マネジメント・リーダーシップ

相手に変化を求める時に大切な3つのこと

他にもっと良いやり方があるのに。
もう少し工夫するともっと良くなるのに。

相手の「今」に対して、別の何かを提案したり変化を求めたい時、
相手もそれらを求めている状態なら聞く耳を持ち、
「とりあえずやってみよう」と受けて入れてくれるかもしれません。

しかし、相手にその気持ちが全くない時、
自分に変化の必要性を感じていない時、
そもそも人は変化を厭う傾向が強いので、
「なんで変えなきゃいけないの?」
「別に困ってないのに、ほうっておいて」
と拒否感や嫌悪感を抱いてしまうかもしれません。

相手に変化の提案をできるだけ受け入れてもらえるために気をつけたい
3つのポイントがあります。

1.相手を知る
2.理由を明確に伝える
3.比較しない

1.相手を知る

どんな場合にも相手をよく知ることは不可欠です。
あなたや周囲にとってのベストも、相手にとってそうでない場合があります。
苦手を提案することになるかもしれません。
あなたが気づいていない状況が他にあるかもしれません。

孫氏も言うように「彼を知り己を知れば百戦殆からず」です。
「知っているつもりで、実はよくは知らなかった」とならないよう、
まずは相手をよく知りましょう。

知った上で、あなたの提案が相手にとって真にベストかどうかを考えましょう。

あなたにとってのベストが相手のベストとは限りません。
その判断は、相手をよく知ることでしか分かり得ません。

2.理由を明確に伝える

あなたの提案を受け入れた方が良い明確な理由に
理屈の上でも心理的に納得できれば、その提案を拒む理由はありません。

「これでみんな上手くやってきているから、君もそうして。」
「自分はこれをやって良かったから君もやった方が良いよ。
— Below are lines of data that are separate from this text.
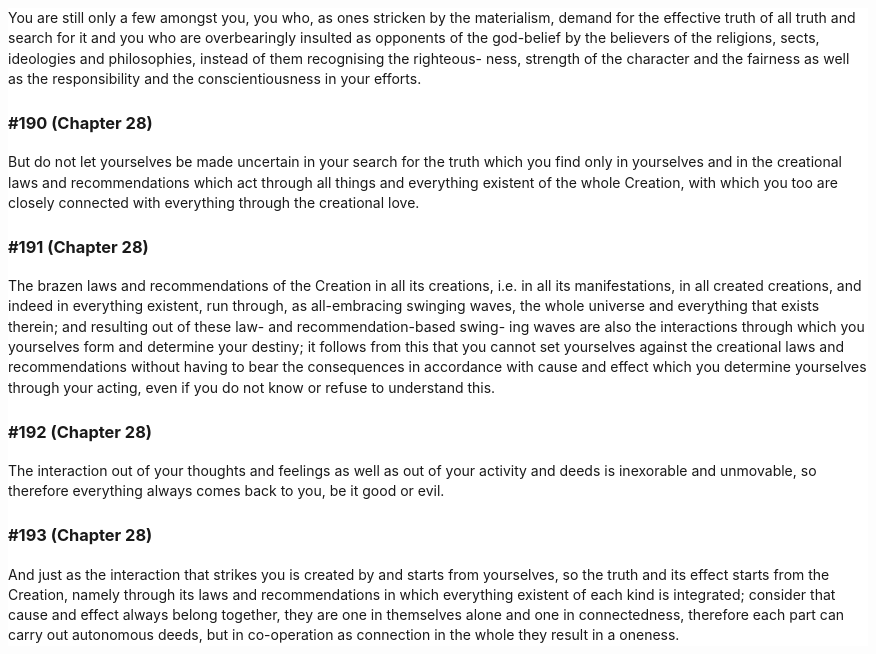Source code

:  You are still only a few amongst you, you who, as ones stricken by the materialism, demand for the effective
 truth of all truth and search for it and you who are overbearingly insulted as opponents of the god-belief by
 the believers of the religions, sects, ideologies and philosophies, instead of them recognising the righteous-
 ness, strength of the character and the fairness as well as the responsibility and the conscientiousness in your
 efforts.
 
### #190 (Chapter 28)

 But do not let yourselves be made uncertain in your search for the truth which you find only in yourselves and
 in the creational laws and recommendations which act through all things and everything existent of the whole
 Creation, with which you too are closely connected with everything through the creational love.

### #191 (Chapter 28)

 The brazen laws and recommendations of the Creation in all its creations, i.e. in all its manifestations, in all
 created creations, and indeed in everything existent, run through, as all-embracing swinging waves, the whole
 universe and everything that exists therein; and resulting out of these law- and recommendation-based swing-
 ing waves are also the interactions through which you yourselves form and determine your destiny; it follows
 from this that you cannot set yourselves against the creational laws and recommendations without having to
 bear the consequences in accordance with cause and effect which you determine yourselves through your
 acting, even if you do not know or refuse to understand this.

### #192 (Chapter 28)

 The interaction out of your thoughts and feelings as well as out of your activity and deeds is inexorable and
 unmovable, so therefore everything always comes back to you, be it good or evil.

### #193 (Chapter 28)

 And just as the interaction that strikes you is created by and starts from yourselves, so the truth and its effect
 starts from the Creation, namely through its laws and recommendations in which everything existent of each
 kind is integrated; consider that cause and effect always belong together, they are one in themselves alone and
 one in connectedness, therefore each part can carry out autonomous deeds, but in co-operation as connection
 in the whole they result in a oneness.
」
これらは、何の説得力もありません。

重い腰を上げようと思うには、プラスの現実が未来になけければそう思いません。

それをした方が、今よりもゴール到達が早くなる。
今よりも困難が少し増すけど、今よりもゴール到達地点が高くなる。
今のやり方もマズくないけど、こちらの方が更に良い状況が生まれる確率が高い。

避けたいのは、今やこれまでを否定することです。

それじゃあ上手くいかない。
時間がかかるばっかりだ。

現実にそうであっても、今やこれまでを否定した時、
「自分自身を否定された」と相手が感じてしまっては元も子もありません。

今やこれまではともかく、「こっちがいいと思うよ。なぜならね。」と
better choiceを提案するのです。

3.比較しない

A社はこれで上手くいっているんだから、当社もこれでイケるはず。
Y君のやり方を見習って、君もやり方を変えた方が良い。

上手くいっている人や組織から学ぶことは大切です。
しかし、それをそのまんま真似るのは、相手をよく知った上で、
本当にそのまま真似ることが正しいかどうかの判断をしたうえでのことです。

何か提案を受ける時、人が一番イラっとしたり拒否感を覚えるのは、
誰か(何か)と比べられて、
「だから、君もそうした方が良い」と言われることだそうです。

私は私、あなたはあなた、A社はA社、Y君はY君。
比べて真似るのではなく、
あくまでも個人を知って、その上での最善(またはより良い方)の選択を
促さなければいけません。

「いくら言っても、頑固だから受け入れないんだよね」

あなたが誰かに対してこんな気持ちを抱く時、
「相手を知る」「理由を明確に伝える」「比較しない」の3つが
十分かどうかを検証してみてください。
意外な盲点は「相手を知る」です。
状況や事実のみを知るのでなく、相手の気持ちや価値観を知るなど、
知っているからこそ工夫できるアプローチの仕方があるというものです。